Hikaru’s win streaks on chess.com are normal. As I said in the beginning, my analysis of 47,407 games played by Hikaru on chess.com shows that:

  • the probability of hitting at least one 46 game winning streak is 100%, with significant confidence
  • the expected number of 46 game winning streaks is 2
  • the actual number of 46 game winning streaks in Hikaru’s chess.com career is 2
  • the amount of bullshit in this cheating accusation is significantly high

Being great at one thing, chess in this case, doesn’t mean you’re great at everything. Even being literally one of the best chess players in the world is not a reason to think someone is smart. But, our society tells people who achieve greatness in chess that they’re smart. And apparently for some folks, especially in this case, that’s gone to their head. Now, perhaps Kramnik has some other evidence to Hikaru’s cheating. But, what we’ve seen thus far - the 46 game winning streaks - is not enough. It’s not enough for even the most basic of high-school level math and statistics. And so, being chess world champion does not mean you’re smart.

That said, many chess players are actually damn smart. It tends to attract the bookish type who are into educating themselves. And, nothing but respect from me for people who can play chess. I am not one of those people.

If you find a mistake in my work that shows I’m wrong, please let me know!
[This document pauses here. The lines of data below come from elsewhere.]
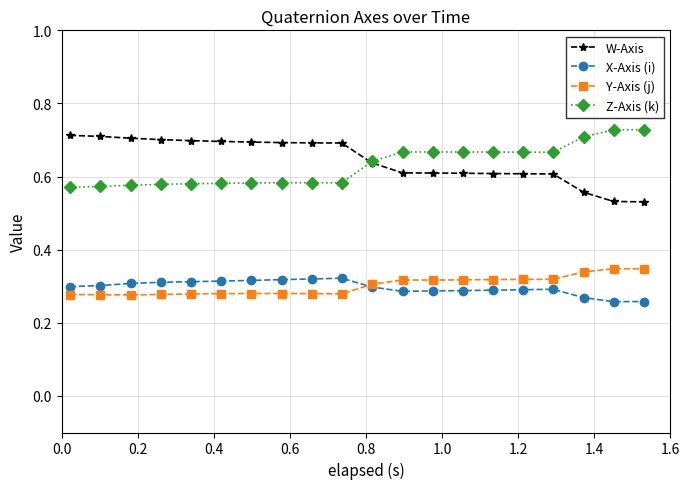

True or false: Y-Axis (j) and Z-Axis (k) cross at least once.

False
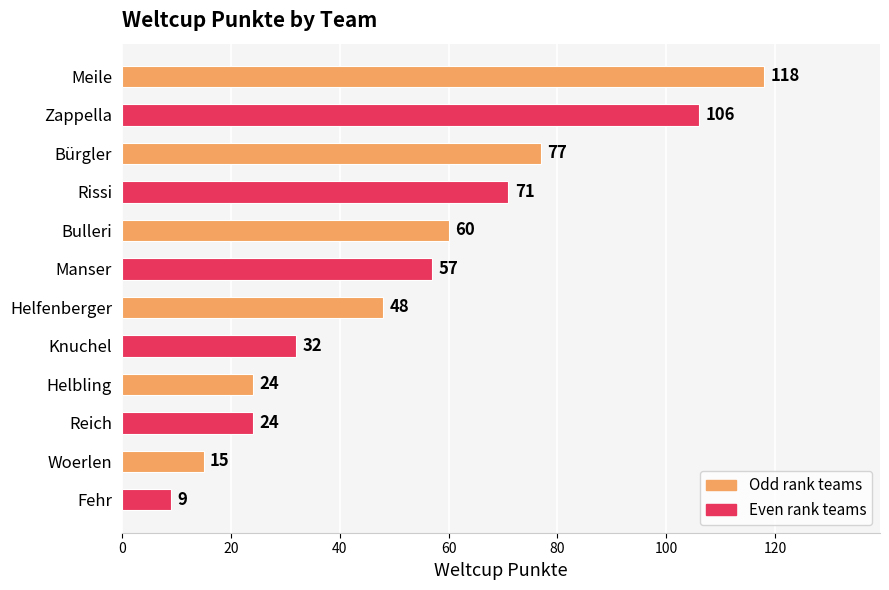

True or false: the data shows 84 at Helfenberger.

False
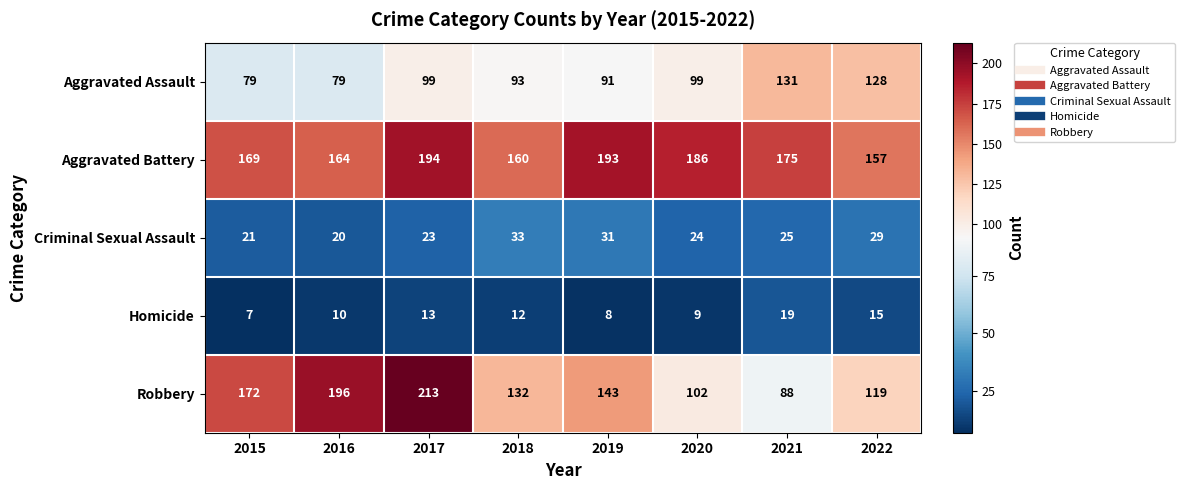

Between 2019 and 2021, which series saw the biggest shift?

Robbery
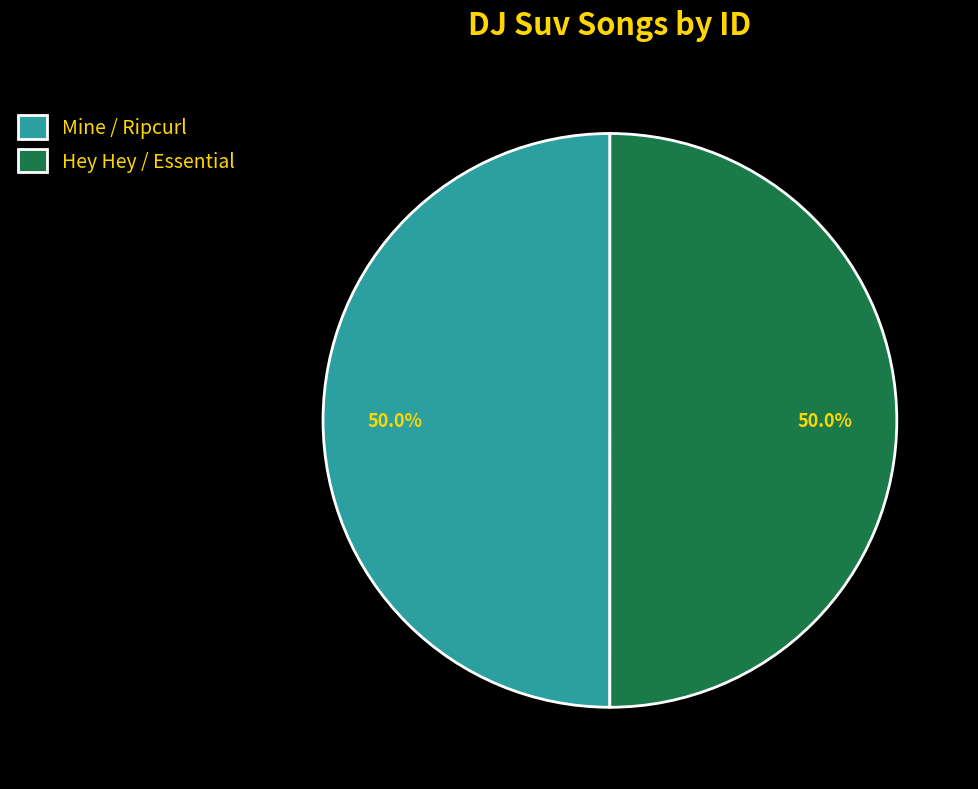

To the nearest percent, what percentage of the pie is Hey Hey / Essential?

50%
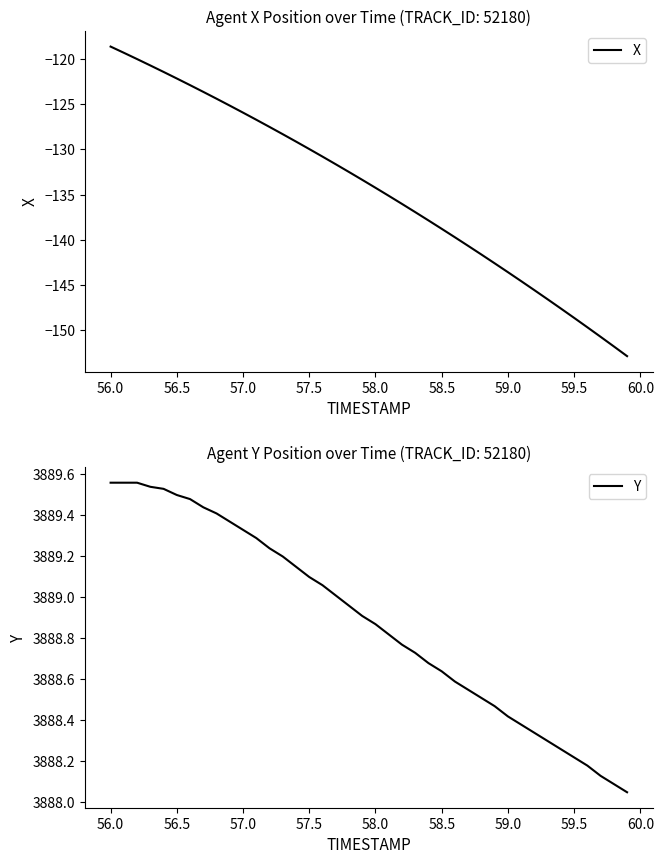

True or false: Y and X intersect in this chart.

False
And finally, I’ll leave you with this, courtesy of ChatGPT and DALL-E:

a clown playing chess

A portrait of a sad clown sitting at a chess table, deeply engrossed in a game of chess. The clown has a striking resemblance to a tall, slender man with sharp facial features, reminiscent of a famous chess grandmaster. He wears a traditional clown outfit with a ruffled collar and a small hat, and his face is painted with exaggerated sad expressions. The setting is a dimly lit room, with a focus on the chessboard and the contemplative pose of the clown.